If a large number of devices are connected to the bus, its throughput decreases, since too frequent transfer of bus control rights from one device to another leads to noticeable delays. For this reason, many VMs prefer to use several buses that form a certain hierarchy:

• - a computer with one bus;
• - a computer with two types of buses;
• - a computer with three types of buses.

Single bus computer

In single-bus interconnection structures, there is one system bus that provides information exchange between the processor and memory, as well as between the airborne device, on the one hand, and the processor or memory, on the other.

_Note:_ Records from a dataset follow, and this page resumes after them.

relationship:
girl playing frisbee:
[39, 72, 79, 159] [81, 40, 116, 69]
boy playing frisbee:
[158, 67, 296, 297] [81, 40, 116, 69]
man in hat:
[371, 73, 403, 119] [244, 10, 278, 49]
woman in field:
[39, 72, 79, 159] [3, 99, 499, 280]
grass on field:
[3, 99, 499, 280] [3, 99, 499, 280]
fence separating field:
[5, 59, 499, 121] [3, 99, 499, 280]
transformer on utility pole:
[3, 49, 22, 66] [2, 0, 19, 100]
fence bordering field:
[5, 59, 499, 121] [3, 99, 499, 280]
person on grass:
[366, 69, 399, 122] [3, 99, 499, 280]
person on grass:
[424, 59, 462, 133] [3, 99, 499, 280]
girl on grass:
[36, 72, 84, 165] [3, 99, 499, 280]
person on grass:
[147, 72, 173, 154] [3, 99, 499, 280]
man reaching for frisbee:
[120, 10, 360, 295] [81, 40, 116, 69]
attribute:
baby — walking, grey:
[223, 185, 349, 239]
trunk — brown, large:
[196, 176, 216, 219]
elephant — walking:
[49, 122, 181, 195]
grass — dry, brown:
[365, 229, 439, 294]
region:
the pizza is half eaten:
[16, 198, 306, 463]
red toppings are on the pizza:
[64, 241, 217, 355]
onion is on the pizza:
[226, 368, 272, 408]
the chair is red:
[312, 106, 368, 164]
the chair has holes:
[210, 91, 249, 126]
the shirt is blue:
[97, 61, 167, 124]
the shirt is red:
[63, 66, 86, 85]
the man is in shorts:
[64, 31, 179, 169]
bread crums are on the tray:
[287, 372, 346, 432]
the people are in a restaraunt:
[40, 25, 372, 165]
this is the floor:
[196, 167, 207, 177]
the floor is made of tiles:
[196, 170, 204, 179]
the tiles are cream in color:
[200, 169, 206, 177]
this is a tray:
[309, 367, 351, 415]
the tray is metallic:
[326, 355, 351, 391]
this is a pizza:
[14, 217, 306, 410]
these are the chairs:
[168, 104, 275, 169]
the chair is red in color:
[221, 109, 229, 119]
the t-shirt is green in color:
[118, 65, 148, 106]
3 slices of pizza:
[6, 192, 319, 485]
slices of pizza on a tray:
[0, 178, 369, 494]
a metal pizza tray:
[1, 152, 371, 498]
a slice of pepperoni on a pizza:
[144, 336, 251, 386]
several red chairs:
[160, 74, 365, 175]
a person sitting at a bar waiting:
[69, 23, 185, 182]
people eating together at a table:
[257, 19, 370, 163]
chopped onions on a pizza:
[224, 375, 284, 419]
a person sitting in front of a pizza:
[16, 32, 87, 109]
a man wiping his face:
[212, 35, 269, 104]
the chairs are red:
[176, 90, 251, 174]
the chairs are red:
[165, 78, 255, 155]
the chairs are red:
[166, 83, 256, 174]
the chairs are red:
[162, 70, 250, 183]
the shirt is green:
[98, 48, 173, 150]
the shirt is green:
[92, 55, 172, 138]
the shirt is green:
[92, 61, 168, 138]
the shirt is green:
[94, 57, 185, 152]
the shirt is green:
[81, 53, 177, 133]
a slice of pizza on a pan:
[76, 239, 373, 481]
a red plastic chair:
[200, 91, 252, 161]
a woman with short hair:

This approach is characterized by simplicity and low cost. However, a single-bus organization is not able to provide high intensity and speed of transactions, and the bus becomes the bottleneck.

Computer with two types of buses

Although input/output device controllers (IDCs) can be connected directly to the system bus, greater effect is achieved by using one or more I/O buses. UVVs are connected to I/O buses, which carry the main traffic not associated with output to the processor or memory. Bus adapters provide buffering of data when they are sent between the system bus and airborne controllers. This allows the VM to support the operation of multiple input/output devices and simultaneously “decouple” the exchange of information along the processor-memory path and the exchange of information with the airborne device.

This scheme significantly reduces the load on the high-speed processor-memory interface and helps improve the overall performance of the VM. An example is the Apple Macintosh II computer, where the role of the processor-memory bus is played by the NuBus bus. In addition to the processor and memory, some airborne devices are connected to it. Other I/O devices are connected to the SCSI Bus.

Computer with three types of buses

A high-speed expansion bus can be added to the bus system to connect high-speed peripheral devices.

I/O buses are connected to the expansion bus, and from there through an adapter to the processor-memory bus. The circuit further reduces the load on the processor-memory bus. This arrangement of buses is called architecture with an “extension”(mezzanine architecture).